Customer Acquisition Cost (CAC)
The total cost of acquiring one new customer. Formula: Total Sales & Marketing Spend ÷ New Customers Acquired. Needs to be significantly lower than LTV for a sustainable business.
Customer Lifetime Value (LTV or CLV)
The total revenue expected from a customer over their entire relationship with your business. LTV = Average Order Value × Purchase Frequency × Average Customer Lifespan.
LTV:CAC Ratio
Compares how much value a customer generates versus what it costs to acquire them. A ratio of 3:1 or higher is generally considered healthy.
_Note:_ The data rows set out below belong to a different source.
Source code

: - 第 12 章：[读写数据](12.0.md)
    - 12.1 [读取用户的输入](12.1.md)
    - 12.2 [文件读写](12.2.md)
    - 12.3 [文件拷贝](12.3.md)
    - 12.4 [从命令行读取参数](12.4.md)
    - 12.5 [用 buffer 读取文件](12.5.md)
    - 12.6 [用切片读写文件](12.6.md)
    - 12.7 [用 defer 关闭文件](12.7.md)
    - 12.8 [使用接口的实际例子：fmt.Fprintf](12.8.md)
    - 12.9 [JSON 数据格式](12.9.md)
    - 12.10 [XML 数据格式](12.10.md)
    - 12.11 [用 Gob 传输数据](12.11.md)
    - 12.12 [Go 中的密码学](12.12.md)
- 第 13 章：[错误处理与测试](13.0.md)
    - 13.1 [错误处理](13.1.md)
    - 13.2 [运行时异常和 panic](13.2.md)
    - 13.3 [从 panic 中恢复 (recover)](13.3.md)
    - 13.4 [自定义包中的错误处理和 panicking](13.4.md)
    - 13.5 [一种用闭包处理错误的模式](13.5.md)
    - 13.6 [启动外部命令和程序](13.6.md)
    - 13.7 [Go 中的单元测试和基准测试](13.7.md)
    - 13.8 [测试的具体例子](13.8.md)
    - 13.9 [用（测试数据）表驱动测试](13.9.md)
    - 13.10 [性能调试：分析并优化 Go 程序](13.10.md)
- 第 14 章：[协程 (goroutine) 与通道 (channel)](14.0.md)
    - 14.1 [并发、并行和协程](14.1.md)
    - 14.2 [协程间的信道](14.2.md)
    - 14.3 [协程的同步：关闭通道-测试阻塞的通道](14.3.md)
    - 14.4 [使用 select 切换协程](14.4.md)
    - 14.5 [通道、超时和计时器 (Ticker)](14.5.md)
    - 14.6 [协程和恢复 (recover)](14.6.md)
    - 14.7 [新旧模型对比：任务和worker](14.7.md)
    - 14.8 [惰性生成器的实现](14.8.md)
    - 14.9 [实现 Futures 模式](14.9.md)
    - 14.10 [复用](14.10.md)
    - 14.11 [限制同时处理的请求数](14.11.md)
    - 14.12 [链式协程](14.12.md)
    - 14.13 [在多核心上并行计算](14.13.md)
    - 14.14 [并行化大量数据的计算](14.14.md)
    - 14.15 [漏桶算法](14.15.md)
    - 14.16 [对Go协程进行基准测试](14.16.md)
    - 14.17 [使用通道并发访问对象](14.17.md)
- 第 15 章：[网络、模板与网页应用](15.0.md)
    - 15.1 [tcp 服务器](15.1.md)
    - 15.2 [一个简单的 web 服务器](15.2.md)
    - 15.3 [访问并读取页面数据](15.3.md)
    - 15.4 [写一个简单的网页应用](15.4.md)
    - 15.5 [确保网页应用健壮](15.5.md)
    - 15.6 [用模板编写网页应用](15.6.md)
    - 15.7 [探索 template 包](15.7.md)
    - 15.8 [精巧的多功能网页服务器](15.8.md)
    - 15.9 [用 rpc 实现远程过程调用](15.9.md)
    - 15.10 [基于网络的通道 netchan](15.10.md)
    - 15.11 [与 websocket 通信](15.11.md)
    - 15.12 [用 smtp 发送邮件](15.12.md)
Below 1:1 means you're spending more to acquire customers than they're worth.
Churn Rate
The percentage of customers (or revenue) lost in a given period. Monthly churn = Customers lost in month ÷ Customers at start of month × 100. Even small churn rates compound significantly over time.
Retention Rate
The percentage of customers who continue to buy from you over a period. Retention Rate = 1 − Churn Rate. High retention is strongly correlated with profitability.
Net Promoter Score (NPS)
A measure of customer loyalty based on the question: 'How likely are you to recommend us?' Scores range from −100 to +100. Above 50 is excellent; above 70 is world-class.
Repeat Purchase Rate
The percentage of customers who make more than one purchase. Formula: Customers with 2+ orders ÷ Total customers × 100. A key metric for e-commerce businesses.

Inventory

Inventory Turnover
How many times inventory is sold and replaced in a period. Formula: COGS ÷ Average Inventory Value. Higher turnover generally means you're managing stock efficiently.
Days of Inventory Outstanding (DIO)
How long, on average, inventory sits before being sold. Formula: (Average Inventory ÷ COGS) × 365. High DIO can indicate overstocking or slow-moving products.
Stockout
When a product is out of stock and unavailable for sale. Stockouts cause lost sales and can damage customer relationships — especially in e-commerce where alternatives are one click away.
Reorder Point
The inventory level that triggers a new purchase order. Formula: (Average Daily Usage × Lead Time) + Safety Stock. Setting reorder points prevents stockouts without overstocking.
Dead Stock
Inventory that hasn't sold and is unlikely to sell — often seasonal goods past their season, discontinued products, or items with poor demand. Ties up cash and takes up warehouse space.
Safety Stock
Extra inventory held as a buffer against demand spikes or supply delays. Formula: Safety Stock = (Max Daily Usage − Average Daily Usage) × Lead Time.

Growth

Month-on-Month Growth (MoM)
The percentage change in a metric from one month to the next. Formula: (Current Month − Prior Month) ÷ Prior Month × 100. Useful for tracking short-term trends.
Year-on-Year Growth (YoY)
The percentage change in a metric compared to the same period last year. More reliable than MoM for seasonal businesses because it removes seasonal distortions.
Compound Annual Growth Rate (CAGR)
The mean annual growth rate over multiple years, smoothing out year-to-year variation. Formula: (Ending Value ÷ Beginning Value)^(1/Years) − 1. Used to compare growth across different time periods.